------ READING TEXT ------

Gold prices remained steady on Monday, hovering just above $3300 per ounce, as global investors weighed rising US debt levels, fresh geopolitical risks, and the ongoing trend of de-dollarization.
After briefly dipping below $3300 in early trading, gold rebounded slightly as long-term US bond yields climbed ahead of this week’s critical Treasury auctions. The spotlight is on Thursday’s planned sale of $22 billion in 30-year bonds, seen as a crucial test of confidence in US fiscal stability.
Why Is Gold Holding Firm? Fiscal Risk and Policy Uncertainty
As borrowing costs rise, markets are signaling concern over Washington’s ballooning deficit and deepening political tensions. Following violent unrest in Los Angeles over President Trump’s immigration raids, analysts say confidence in US governance is eroding.
“If bond yields are rising because of fiscal concerns and political instability, the Dollar can weaken too,” said Shahab Jalinoos, head of G10 FX strategy at UBS. “This dynamic is more typical of emerging markets.”
China and Central Banks Continue to Drive Gold Demand
In a move reinforcing long-term de-dollarization, China’s central bank added another 2 tonnes of gold bullion to its reserves in May—the seventh monthly increase in a row. Official holdings now stand at 2,296 tonnes, though analysts widely believe the actual figure may be higher.
“The drivers behind global de-dollarization remain firmly in place,” noted Philip Newman, Managing Director at Metals Focus. “Gold continues to benefit from economic uncertainty and geopolitical tensions.”
Metals Focus forecasts that gold will average $3210 per ounce in 2025, a 35% rise year-on-year and the sixth consecutive record high.
Gold Outlook: Strong Support Amid Global Risk
Despite volatility, spot gold climbed 0.3% on Monday to touch $3321 per ounce, rebounding from Friday’s dip after unexpectedly strong US employment data.

------ LISTED ENTRIES ------

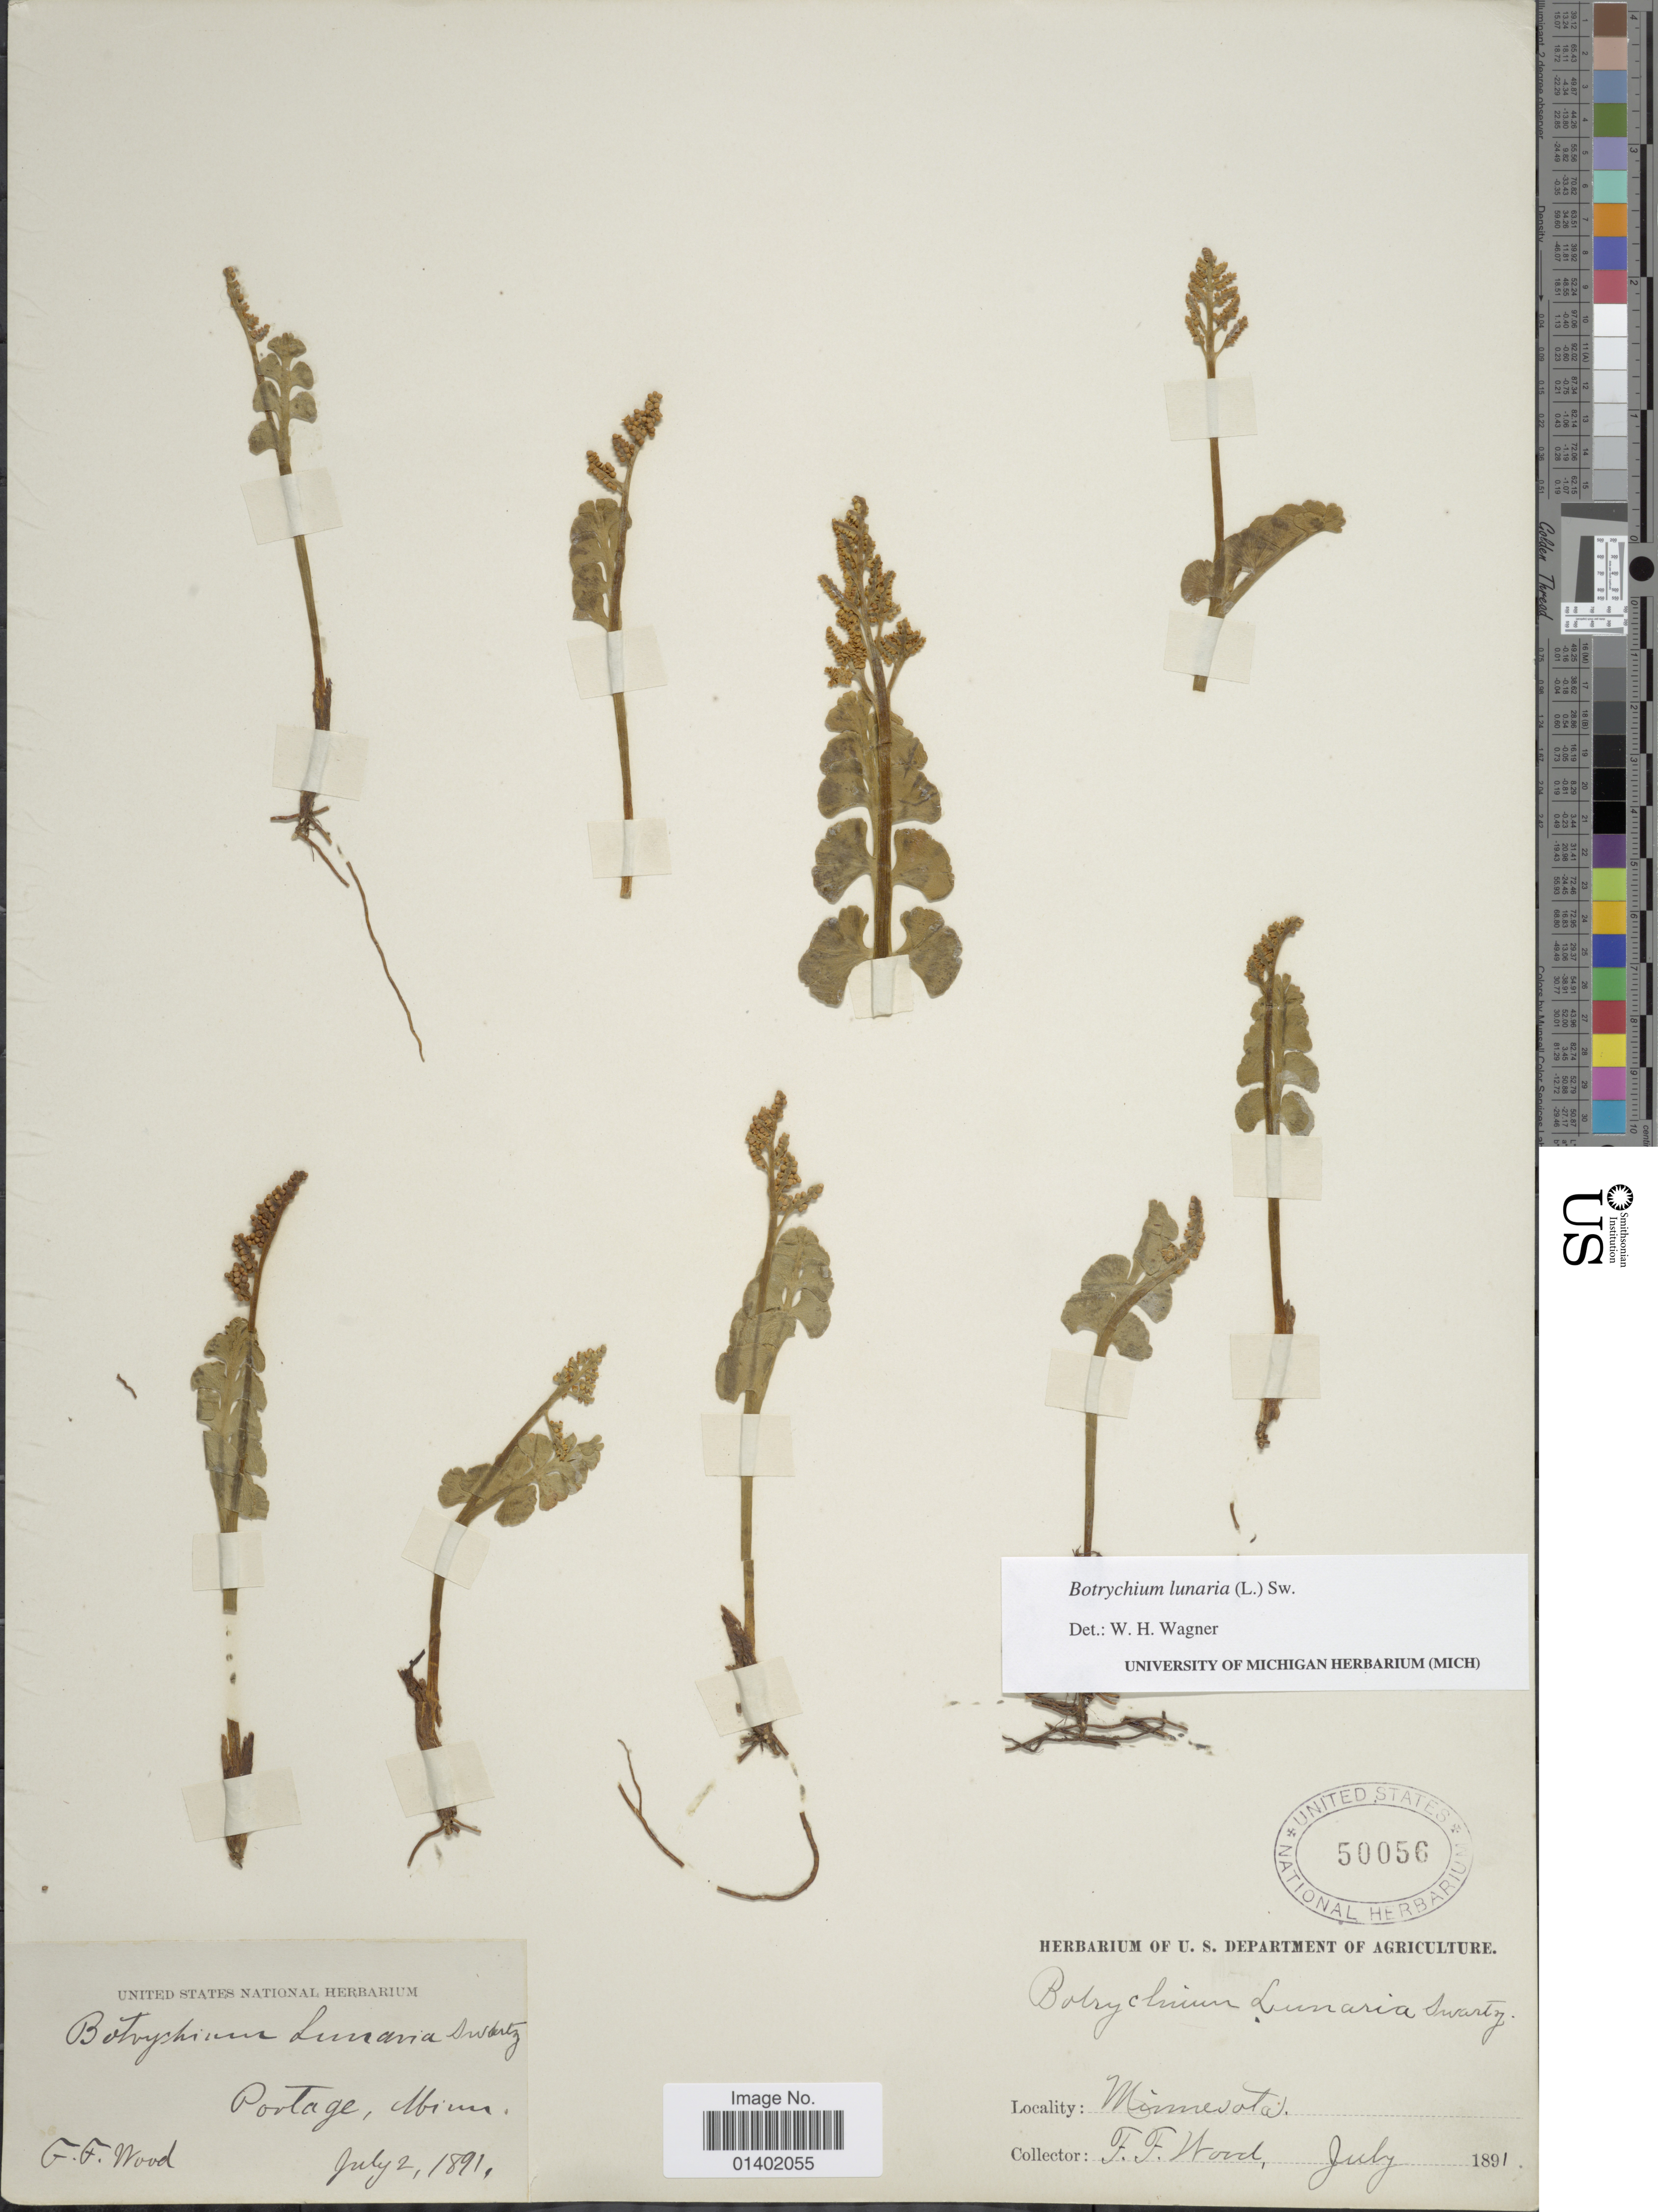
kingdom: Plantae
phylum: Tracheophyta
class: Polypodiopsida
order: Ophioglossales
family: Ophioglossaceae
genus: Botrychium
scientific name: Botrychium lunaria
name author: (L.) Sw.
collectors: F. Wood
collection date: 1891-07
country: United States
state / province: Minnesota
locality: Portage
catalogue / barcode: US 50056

------

TASKS -
1) Reproduce the part of the gold price article starting at "After briefly dipping" and ending at "governance is eroding.".
2) Extend the gold price article with new paragraphs that follow on from its last sentence.

ANSWERS TO EACH TASK -
1)
After briefly dipping below $3300 in early trading, gold rebounded slightly as long-term US bond yields climbed ahead of this week’s critical Treasury auctions. The spotlight is on Thursday’s planned sale of $22 billion in 30-year bonds, seen as a crucial test of confidence in US fiscal stability.
Why Is Gold Holding Firm? Fiscal Risk and Policy Uncertainty
As borrowing costs rise, markets are signaling concern over Washington’s ballooning deficit and deepening political tensions. Following violent unrest in Los Angeles over President Trump’s immigration raids, analysts say confidence in US governance is eroding.

2)
“The fact that gold held above $3300 is more important than failing to break $3400,” said Bruce Ikemizu of the Japan Bullion Market Association. “Resilient demand—especially from central banks—remains a key support.”
Metals Focus estimates that central bank gold buying will again exceed 1,000 tonnes globally in 2025 for the fourth straight year, as more institutions diversify away from US Dollar-based assets.
Gold’s YTD Performance and the Bigger Picture
Gold has risen 26.8% year-to-date, with the average 2025 price hitting $3022. The precious metal reached an intraday peak of $3500 in April, driven by a sharp selloff in commodities and equities following President Trump’s announcement of sweeping new tariffs on what he called “Liberation Day.”
Precious Metals Snapshot: Silver, Platinum, Palladium Surge
Other precious metals are following gold’s upward momentum:
- Silver hit a 13-year high, rising 0.9% to $36.22 per ounce.
- Platinum surged 2.8% to $1201, extending last week’s 9% gain.
- Palladium rose 2.4% to $1075, driven by sustained demand from the auto industry.
Gold in Other Currencies
While gold held firm in Dollar terms, it slipped in other major currencies:
- Gold in GBP: Down 0.1% to £2443 per ounce
- Gold in EUR: Down 0.1% to €2902 per ounce
Both declines were linked to stronger Pound and Euro performance against the Dollar.
US Debt in the Spotlight: The “One Big Beautiful Bill”
Attention is now turning to President Trump’s sweeping new fiscal plan. The “One Big Beautiful Bill” proposes extended tax cuts, increased tax reliefs, reduced social spending, and a higher debt ceiling.
According to the Congressional Budget Office, this bill could add $2.4 trillion to the national debt over the next decade, fueling further uncertainty in global markets and increasing the appeal of gold as a safe-haven asset.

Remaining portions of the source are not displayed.